*** Opening Data provided ***

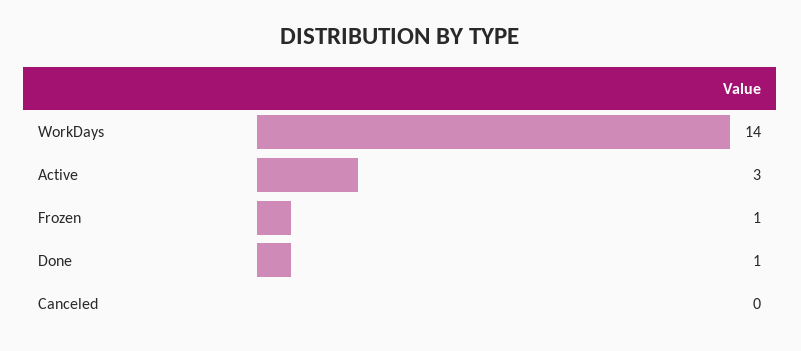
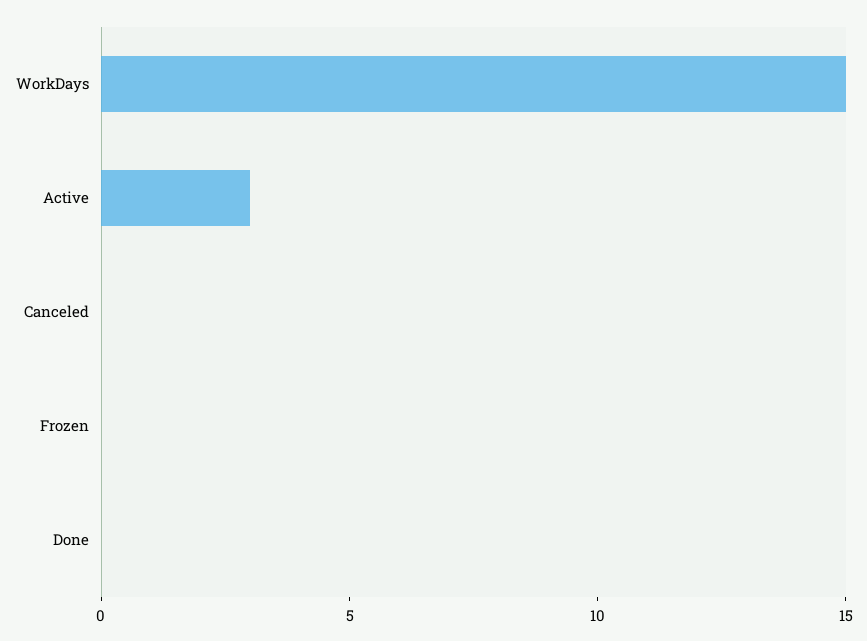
WorkDays: 14 -> 15
Frozen: 1 -> 0
Done: 1 -> 0

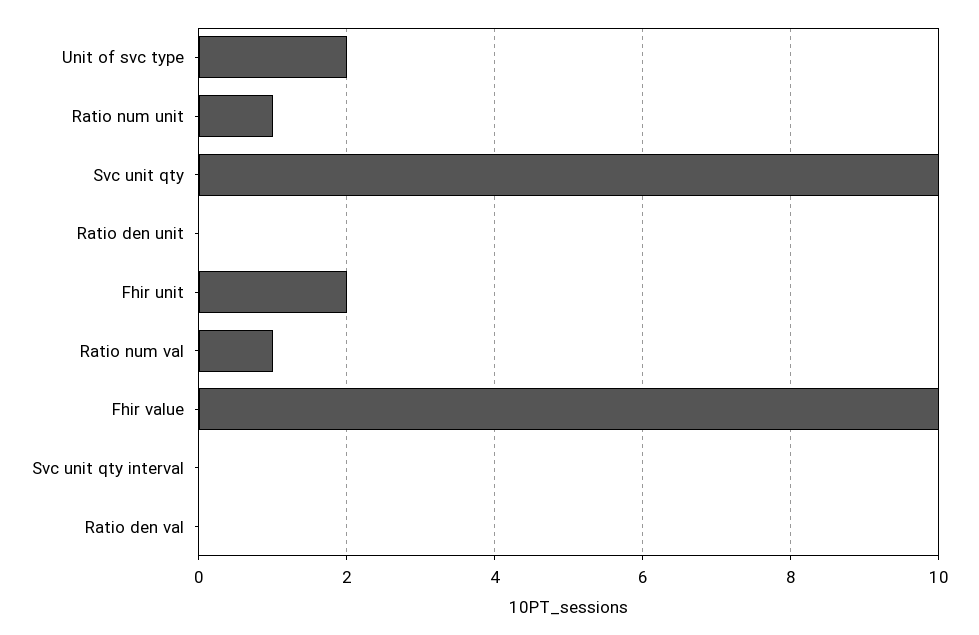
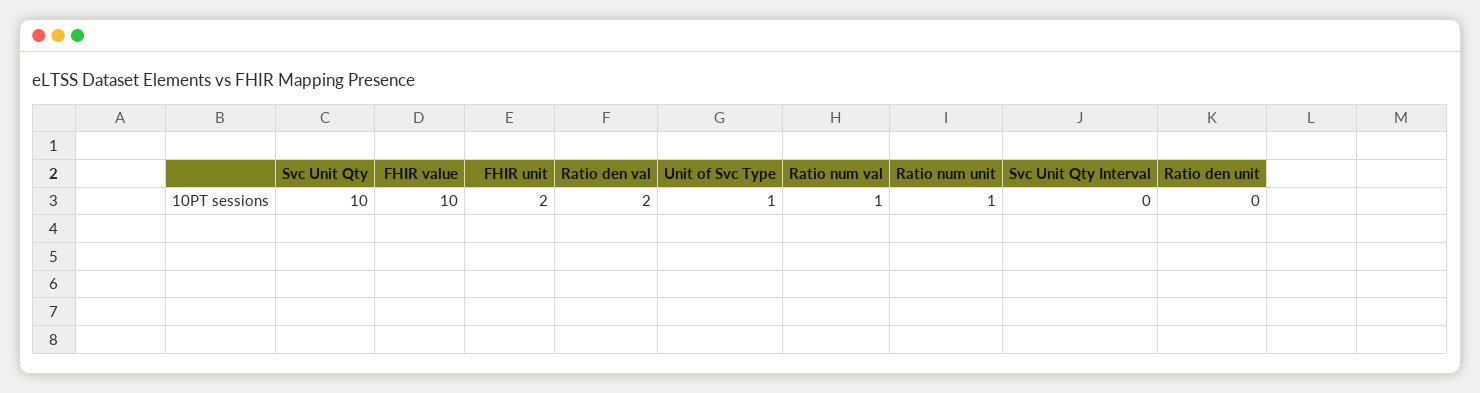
Unit of svc type: 2 -> 1
Ratio den val: 0 -> 2

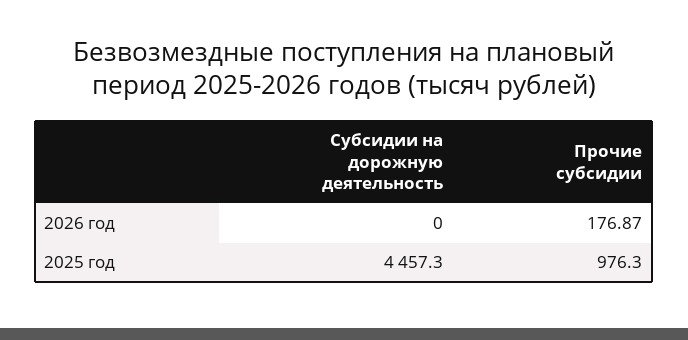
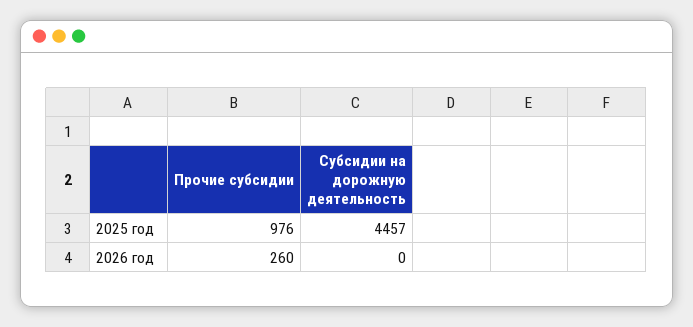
Прочие субсидии, 2026 год: 176.87 -> 260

*** Closing Data provided ***

_Work item_
Each entry is to be returned as it stands, and each picture is to be left out.

_Task result_
WorkDays: 14 -> 15
Frozen: 1 -> 0
Done: 1 -> 0

Unit of svc type: 2 -> 1
Ratio den val: 0 -> 2

Прочие субсидии, 2026 год: 176.87 -> 260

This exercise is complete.